Esperança mansa
Na fila do SUS, Melquideseque já não pensa na dor aguda que o levara ao sr.dr., mas considera a ambivalência da própria sina que resignado, por vezes questiona. Foi quando, olhando os rostos vagos que o antecediam, voltou-se para o computador da moça alheia ao povo bizarro. Eis as palavras que seguiam ininterruptas na tela: “A única luta que se perde é aquela que se abandona”. Ficou matutando a dita e tomou-a por sua.

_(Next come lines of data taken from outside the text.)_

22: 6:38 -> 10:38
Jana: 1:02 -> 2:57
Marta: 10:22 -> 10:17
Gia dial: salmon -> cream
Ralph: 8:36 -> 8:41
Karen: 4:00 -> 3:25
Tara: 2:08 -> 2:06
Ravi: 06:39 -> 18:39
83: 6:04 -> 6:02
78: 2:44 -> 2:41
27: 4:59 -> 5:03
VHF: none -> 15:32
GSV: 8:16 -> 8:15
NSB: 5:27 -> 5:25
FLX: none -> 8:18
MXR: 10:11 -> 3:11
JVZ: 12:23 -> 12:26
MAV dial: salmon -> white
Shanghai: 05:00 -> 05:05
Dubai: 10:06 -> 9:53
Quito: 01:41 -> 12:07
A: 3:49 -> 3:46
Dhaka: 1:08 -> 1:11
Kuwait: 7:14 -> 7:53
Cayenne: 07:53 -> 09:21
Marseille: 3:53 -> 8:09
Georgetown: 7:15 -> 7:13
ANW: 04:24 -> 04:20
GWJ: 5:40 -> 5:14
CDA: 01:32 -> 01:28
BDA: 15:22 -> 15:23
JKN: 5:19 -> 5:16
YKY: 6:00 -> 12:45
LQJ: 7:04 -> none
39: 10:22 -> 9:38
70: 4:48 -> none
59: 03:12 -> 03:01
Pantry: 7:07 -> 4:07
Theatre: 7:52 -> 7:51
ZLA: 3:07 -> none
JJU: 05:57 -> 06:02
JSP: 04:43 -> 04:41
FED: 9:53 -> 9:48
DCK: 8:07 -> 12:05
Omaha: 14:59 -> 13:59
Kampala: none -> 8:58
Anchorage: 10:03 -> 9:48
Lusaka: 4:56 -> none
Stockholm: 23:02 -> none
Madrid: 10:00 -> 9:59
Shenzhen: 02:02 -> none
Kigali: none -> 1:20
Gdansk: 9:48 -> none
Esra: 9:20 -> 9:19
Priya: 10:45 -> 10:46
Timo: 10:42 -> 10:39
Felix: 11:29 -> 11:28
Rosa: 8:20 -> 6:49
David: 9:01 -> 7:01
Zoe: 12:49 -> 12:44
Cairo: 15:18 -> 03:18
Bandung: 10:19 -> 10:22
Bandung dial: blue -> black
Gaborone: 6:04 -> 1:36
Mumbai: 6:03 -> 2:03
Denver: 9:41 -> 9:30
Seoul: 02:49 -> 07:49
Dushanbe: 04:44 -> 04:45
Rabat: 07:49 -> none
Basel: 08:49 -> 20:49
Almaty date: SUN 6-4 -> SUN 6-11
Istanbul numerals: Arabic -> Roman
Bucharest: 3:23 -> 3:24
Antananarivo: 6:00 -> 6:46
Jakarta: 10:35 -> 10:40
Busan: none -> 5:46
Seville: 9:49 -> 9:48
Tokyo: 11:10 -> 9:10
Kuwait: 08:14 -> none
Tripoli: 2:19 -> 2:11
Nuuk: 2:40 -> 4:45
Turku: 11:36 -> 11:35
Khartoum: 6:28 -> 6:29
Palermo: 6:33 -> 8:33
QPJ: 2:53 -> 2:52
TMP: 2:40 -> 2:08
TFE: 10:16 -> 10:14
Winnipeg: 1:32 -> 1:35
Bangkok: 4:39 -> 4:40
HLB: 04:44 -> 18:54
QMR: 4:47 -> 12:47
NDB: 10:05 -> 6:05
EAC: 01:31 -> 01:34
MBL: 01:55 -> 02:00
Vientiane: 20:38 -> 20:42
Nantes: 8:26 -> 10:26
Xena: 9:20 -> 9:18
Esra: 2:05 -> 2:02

Enfrentou a fila com novo ânimo e o prognóstico médico aliviou seus temores. Somente ao chegar em casa e ver o varal tomado de fraldas, riu endiabrado da crença belíssima.
- A única luta que se perde é aquela que se abandona. - repetiu à mulher, indiferente aos carros velozes que seguiam na pista. Moram à beira da estrada e os vizinhos também conhecem filas.
- O quê?- pergunta Marilda, com prendedores de roupa na boca.
- A única luta que se perde é aquela que se abandona. - tornou ele.
Marilda sacudiu outra fralda e respondeu:
- Profundo. Vou pensar no assunto.
Pensou. Antes de dormir, após a novela, disse ao marido:
- Amanhã vou ao Dr.
- Ta doente? – sobressaltou-se Melquideseque.
- To grávida. Não posso abandonar a luta.
- Mas e os comprimidos?
- E a camisinha?
-...
- Eu te disse que confio desconfiando.
- Vamos encarar?
- Depois desse, encerramos.
No silêncio ouviram o ruído de sempre, dos carros de outros com rumos distintos. Melquideseque com sua filosofia roubada adormeceu cansado, antes de questionar a sorte dos conformados.